Former BP geologist: peak oil is here and it will 'break economies' - evolve2k
http://www.theguardian.com/environment/earth-insight/2013/dec/23/british-petroleum-geologist-peak-oil-break-economy-recession
======
randyrand
Again?

1882: "only 95 Million barrels remaining/4 years of oil left"

1919: "only 20 years of oil left"

1950: "only 100 Billion barrels left"

1956: "peak oil" by 1970

1980: "only 648 Billion barrels left"

1993: "only 999 Billion barrels left"

2000: "only 1016 Billion barrels left"

2008: "only 1238 Billion barrels left"

The point is not the peak oil will never happen, it's that we have no clue
when it will.

Past precedent says prices will rise slightly, technology will improve, and
new oil that was once too expensive to obtain becomes obtainable.
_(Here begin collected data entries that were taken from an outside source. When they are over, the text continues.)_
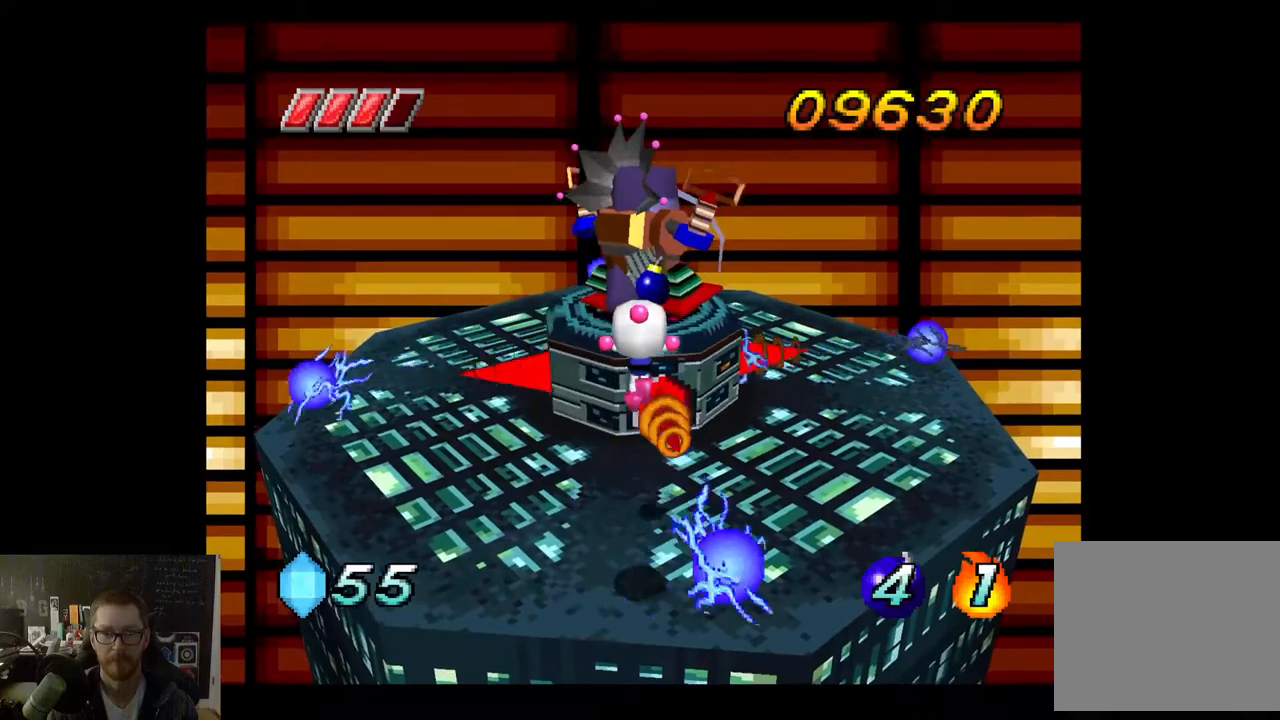
{"buttons": [], "left_stick": "down-right", "right_stick": "center", "events": [[83, "left_stick", "center"], [383, "left_stick", "down-right"]]}
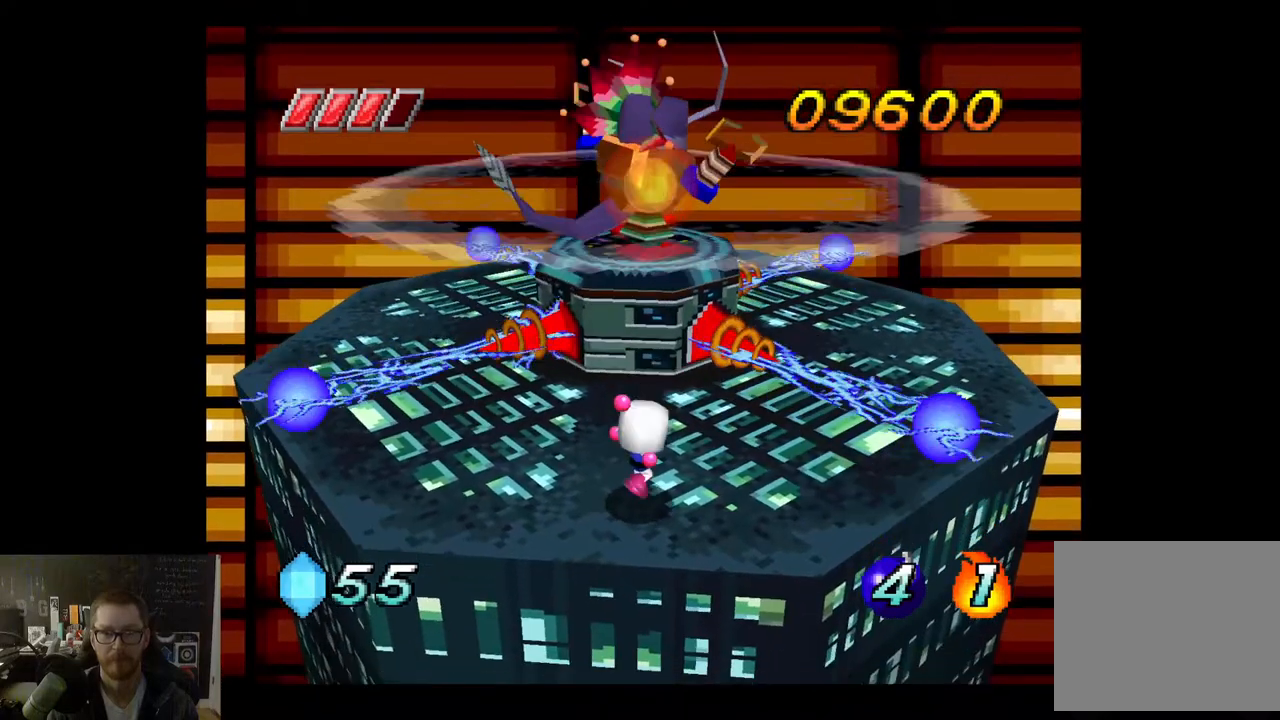
{"buttons": [], "left_stick": "center", "right_stick": "center", "events": [[183, "left_stick", "center"]]}
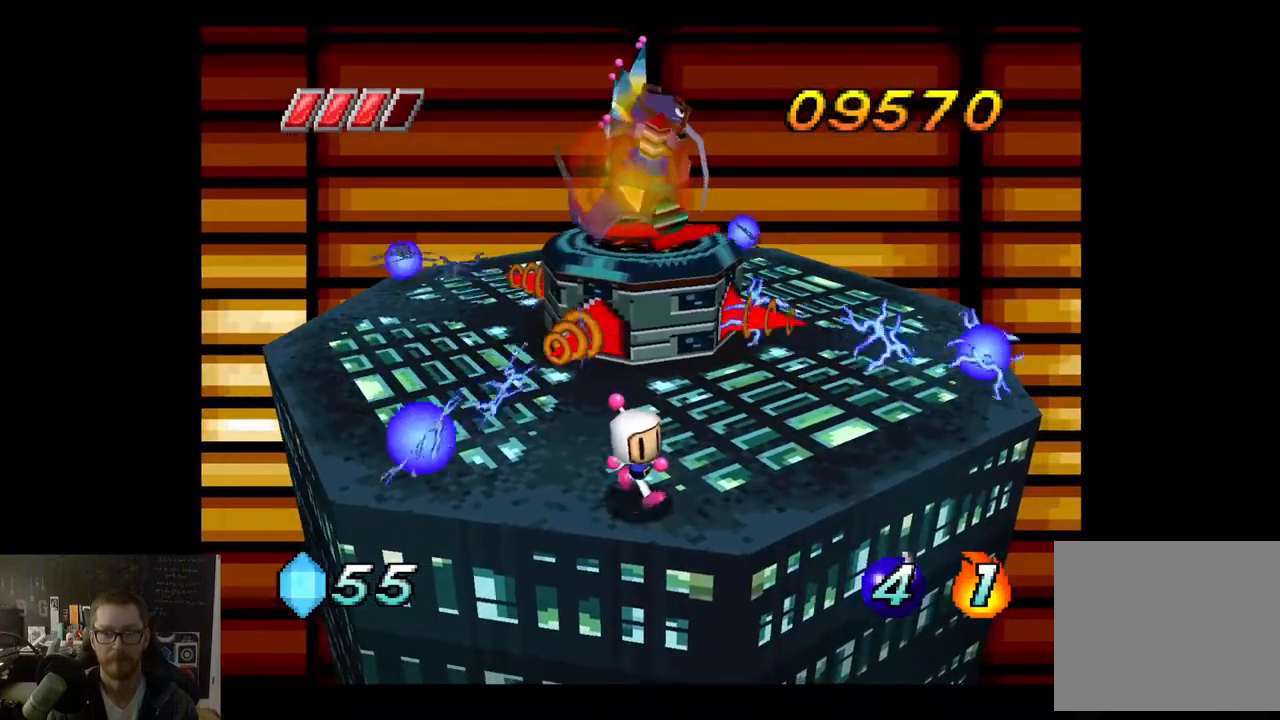
{"buttons": [], "left_stick": "center", "right_stick": "center", "events": [[17, "left_stick", "up"], [100, "A", "down"], [233, "X", "down"], [267, "A", "up"], [267, "left_stick", "center"], [317, "X", "up"]]}
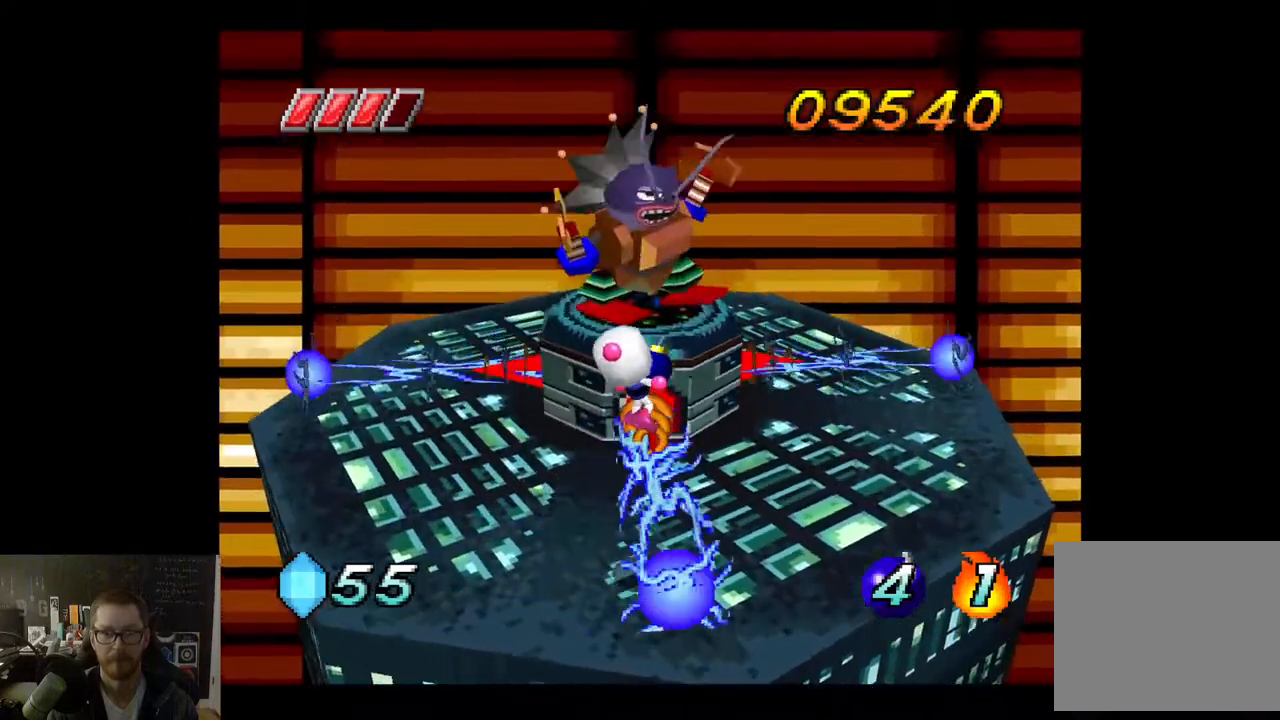
{"buttons": [], "left_stick": "down", "right_stick": "center", "events": [[317, "left_stick", "down"]]}
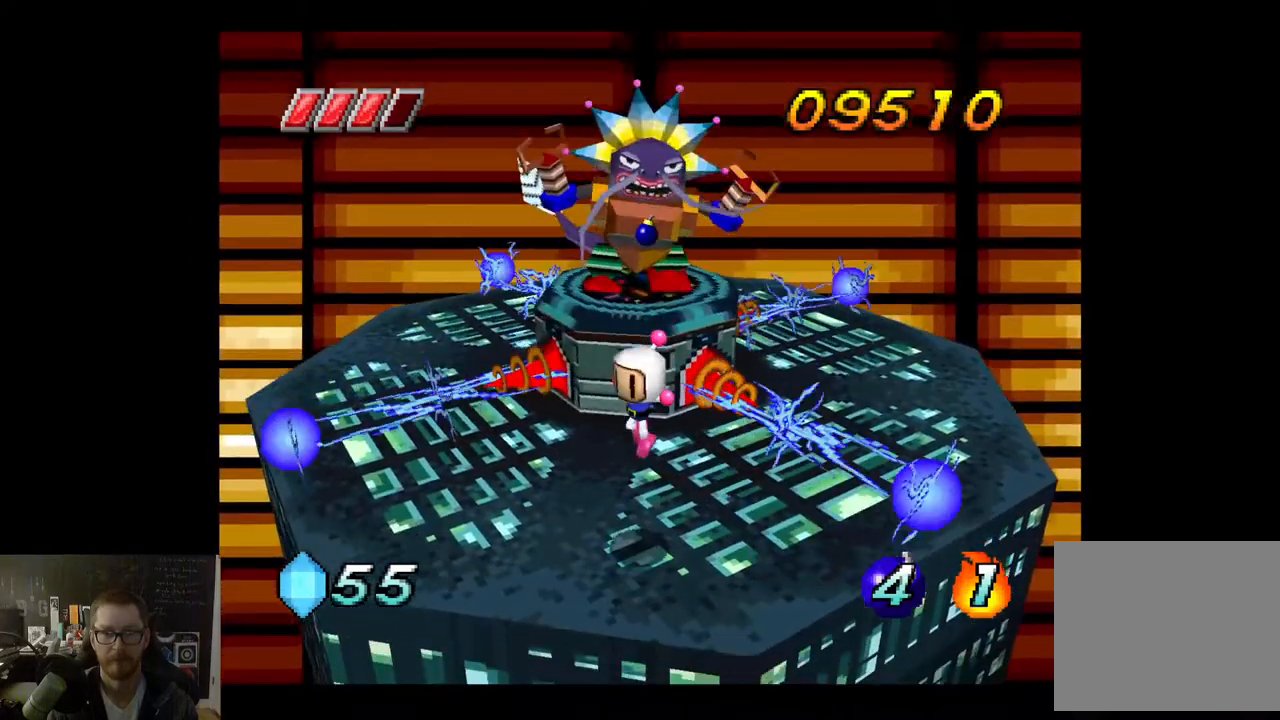
{"buttons": [], "left_stick": "center", "right_stick": "center", "events": [[117, "left_stick", "center"], [267, "left_stick", "right"], [467, "left_stick", "center"]]}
Here's my
prediction: We will switch to some cheaper alternative long before oil ever
runs out. There won't be some dramatic crisis where everything goes to shit.
It will be a gradual change where oil prices steadily climb and consumption
slowly diminishes. Just like has already happened with countless other
resources and just like is happening now.

Source and video explanation [Are we running out of Resources?]:
[http://www.youtube.com/watch?v=AcWkN4ngR2Y](http://www.youtube.com/watch?v=AcWkN4ngR2Y)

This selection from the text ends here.